Ecuadorean President Rafael Correa read a statement including a 7-point agreement following a mediated closed-door meeting between Venezuelan President Nicolas Maduro and his Colombian counterpart, Juan Manuel Santos in the capital of Ecuador on Monday.
Correa affirmed the importance of bilateral dialogue and international respect in resolving tensions and disputes.
“There can be differences (between the two countries), but the love, affection ... allow any difficulty to be overcome,” President Correa said.
Reading from the 7-point statement, the Ecuadorean leader said that Venezuela and Colombia would reinstate their ambassadors, carefully investigate the border situation, while working to progressively normalize the border. The two countries will also continue talks supported by Uruguay and Ecuador, with a follow up meeting of ministers scheduled for Sept. 23.
“I’ve told our peoples, there is no room for hatred, for intolerance or for revenge,” said President Maduro, adding that peace always triumphs in the end in an effort to promote brotherhood between the two countries.
Correa also added that the two countries will examine how to cooperate despite their different economic models.
“We have two very different models of country development models,” President Santos said. “But we can work toward common goals agreed to by our two peoples.”
The meeting between the two leaders was facilitated by Correa and Uruguayan President Tabare Vazquez and held under the auspices of Unasur and Celac Latin American regional blocs.
The joint press conference comes after weeks of tensions between the two countries following Venezuela’s decision to close its border with its neighbor and announce a state of exception in some of its border regions.

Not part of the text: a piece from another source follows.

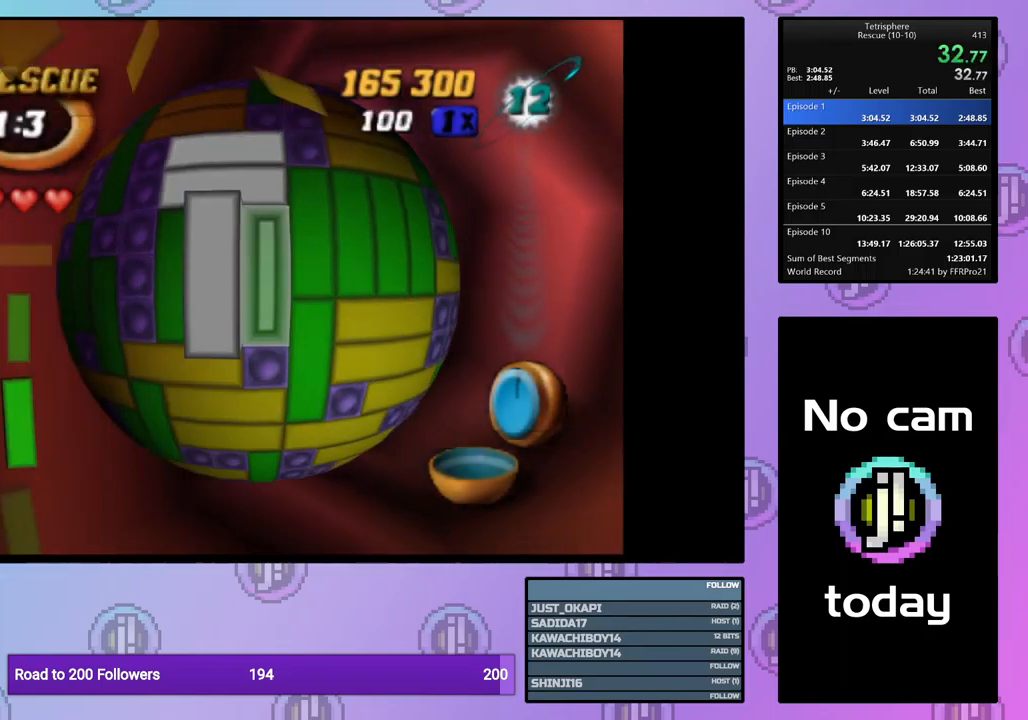
{"buttons": [], "events": [[17, "DPAD_RIGHT", "up"], [133, "DPAD_UP", "down"], [216, "DPAD_UP", "up"], [250, "CROSS", "down"], [366, "CROSS", "up"]]}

In August, Maduro announced the closure of the border in Tachira state after three Venezuelan soldiers were shot by suspected Colombian paramilitaries operating in the border region. The subsequent operations in the area have led to the capture of dozens of alleged paramilitaries, while also uncovering explosives making operations, brothels using minors and clandestine prisons that authorities say were likely used for kidnappings and tortures. The crackdown also led to the deportation of hundreds of undocumented Colombians living in Venezuelan territory.
Despite Venezuela’s security concerns, Colombia has accused its northeastern neighbor of human rights abuses against migrants of Colombian origin, a charge that Venezuela has claimed is politically-motivated since the country offers refuge to at least 176,000 Colombians escaping political violence in their homeland.
But on Monday, the tone between the two countries had significantly calmed.
“We respect Venezuela, but if I wanted to close the border, if I wanted to deport the Colombians who do not have their papers in order ... the only thing we ask is due process,” said Santos, while acknowledging Venezuela’s border concerns about organized crime.
“I fully understand the concern of the Venezuelan government about the mafia criminal gangs that have embedded themselves on on the border,” he added.
“We unite these struggles against criminal gangs, drug trafficking, against illegality,” Santo said, emphasizing that by “By working together, respecting our differences, I think we can achieve (solutions).”
“And as for Colombians, we only have affection, admiration, and respect (for the people of Venezuela).”